On April 24 Gundotra announced his resignation from Google. Fittingly he did so using Google+, the social network to which he dedicated the last five years of his life. As senior vice-president for Google+ and a member of chief executive Larry Page's exclusive "L-team" he was one of the most influential executives at the software giant.

As word of Gundotra's exit spread, speculation began about the fate of Google+ and the 1 000-strong team that he built around the product. Since the moment it was launched, Google+ has been dogged by scepticism about its ability to compete with existing social platforms like Facebook and Twitter. Gundotra did himself no favours by repeatedly releasing vague and contradictory usage numbers.

As of late October 2013 – the last time such numbers were officially released –  Gundotra claimed that Google+ had 300-million monthly active users (MAUs). Compared to Facebook's 1-billion MAUs that seems medium sized, but it implies an audience roughly the size of the entire US. Twitter, which is nearly 10 years old, has only 240-millions MAUs.

Still, it's hard to ignore the obvious differences in aggregate activity. In a typical month Twitter will send more than 20 times as many visitors to the Mail & Guardian's website than Google+ and Facebook will send close to 100 times as many. Browsing around the web it's rare to see a Google+ share button with even half as many "shares" as the Facebook or Twitter buttons next to it.

But to label Google+ a "ghost town" and speculate about its demise seems premature. It's clear that there are many millions of loyal Google+ users (though the real number is probably closer to 30 than 300 million), and it's not at all clear that Larry Page sees the product as a failure. Some of the more odious members of the US technology press, which is often uncannily similar to gossip journalism, have already begun circling what they see as a walking corpse.

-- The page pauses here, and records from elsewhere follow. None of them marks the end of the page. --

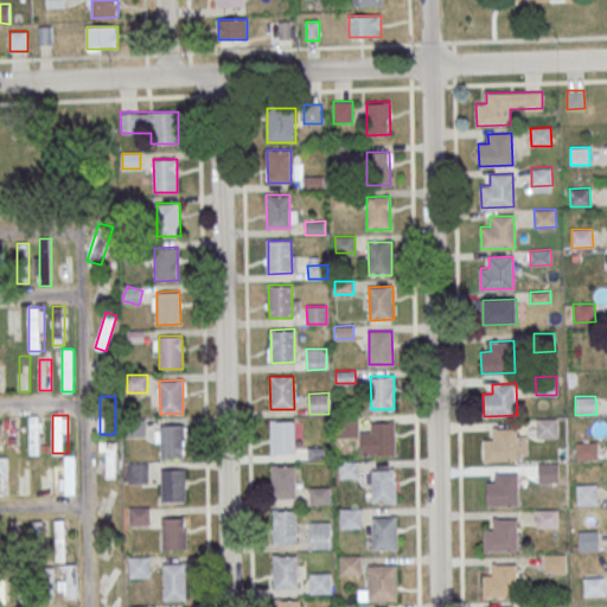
[(29,416),(29,454),(42,454),(42,416),(29,416)]
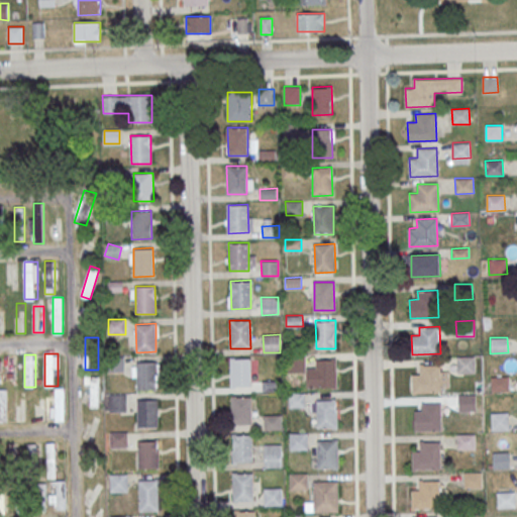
[(288,357),(304,356),(305,373),(289,373),(288,357)]
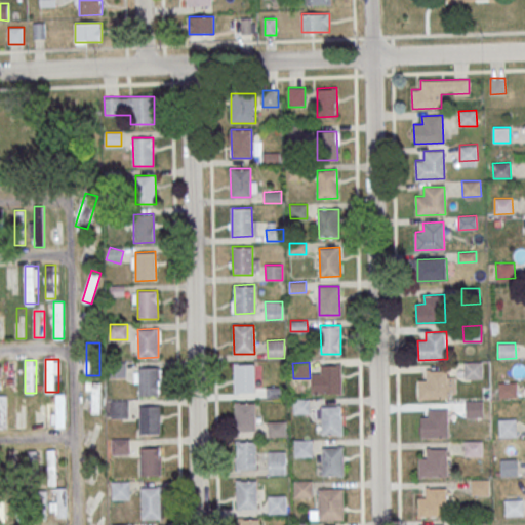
[(463,363),(465,379),(482,378),(482,362),(463,363)]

Rumours aside, it's obvious that Google+ has lost its most important champion. In a global, publicly listed business the size of Google, having the chief executive's ear is often vital to getting things done. Gundotra made full use of this influence to integrate Google+ into products across the company's portfolio.

In some cases, like Google Search and Google Maps, this integration made sense and went smoothly. In others, most famously Youtube, it went extremely badly. By forcing users to sign up to Google+ to comment on videos, Gundotra invited one of the biggest community backlashes that the company had ever seen. To his credit he did not backtrack and the notoriously revolting comments below Youtube clips have actually improved as a result.

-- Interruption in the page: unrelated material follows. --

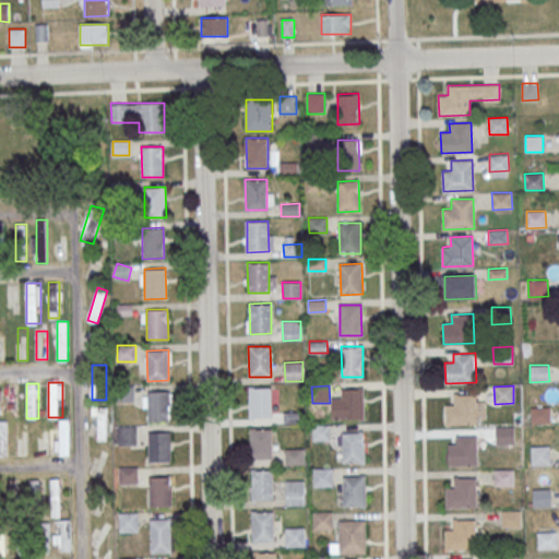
[(271,388),(271,418),(250,418),(249,388),(271,388)]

Many argue this brute force approach to integration has inflated Google+ usage numbers and put many people off the product. That may be the case but I believe Gundotra's efforts to centralise and rationalise Google's login systems have yielded significant benefits to the entire business. I have several different Google accounts and switching between them, which used to be incredibly tedious, is now a pleasure.

It's also clear that Google+ raised the bar for visual design and user experience across the entire company. Since its launch in 2011, Google+ has always been the most attractive and usable product in the stable. Since then blockbuster products like Gmail and Google Drive have been given the same treatment and the results are exceptionally good.

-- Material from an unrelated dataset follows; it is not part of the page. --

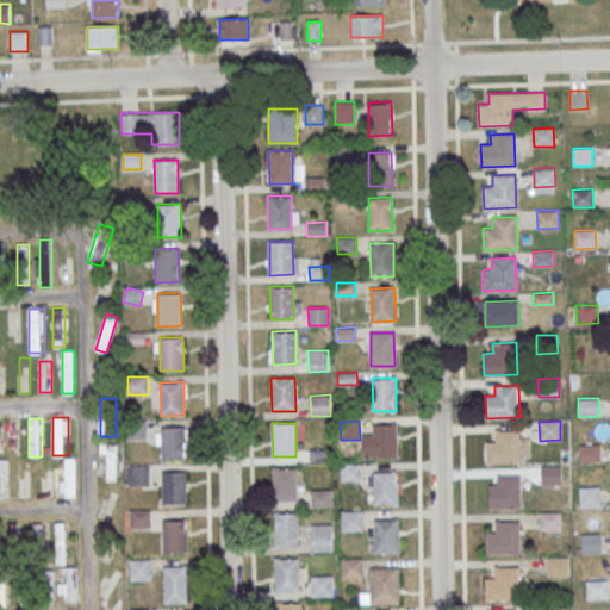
[(396,424),(397,458),(362,458),(361,435),(373,434),(373,424),(396,424)]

Most of the criticism around Google+ stems from the fact that it has "failed" to be the "Facebook killer" that many were predicting. But that's an extremely narrow view of success and one that ignores Facebook's own struggles to remain relevant and profitable. I'm sure Gundotra would have liked to "beat" Facebook but I'm not convinced that was even in his top five goals.

Regardless of whether Google+ fails as a product, Gundotra managed something quite extraordinary: he changed the culture of a huge multinational corporation, one that employs some of the smartest and most opinionated people on the planet. 

Thanks to Gundotra, Google is now a social company. The social gene has been grafted into its DNA. Whether the surgery happened early enough and whether it will prove a success in the long run remains to be seen.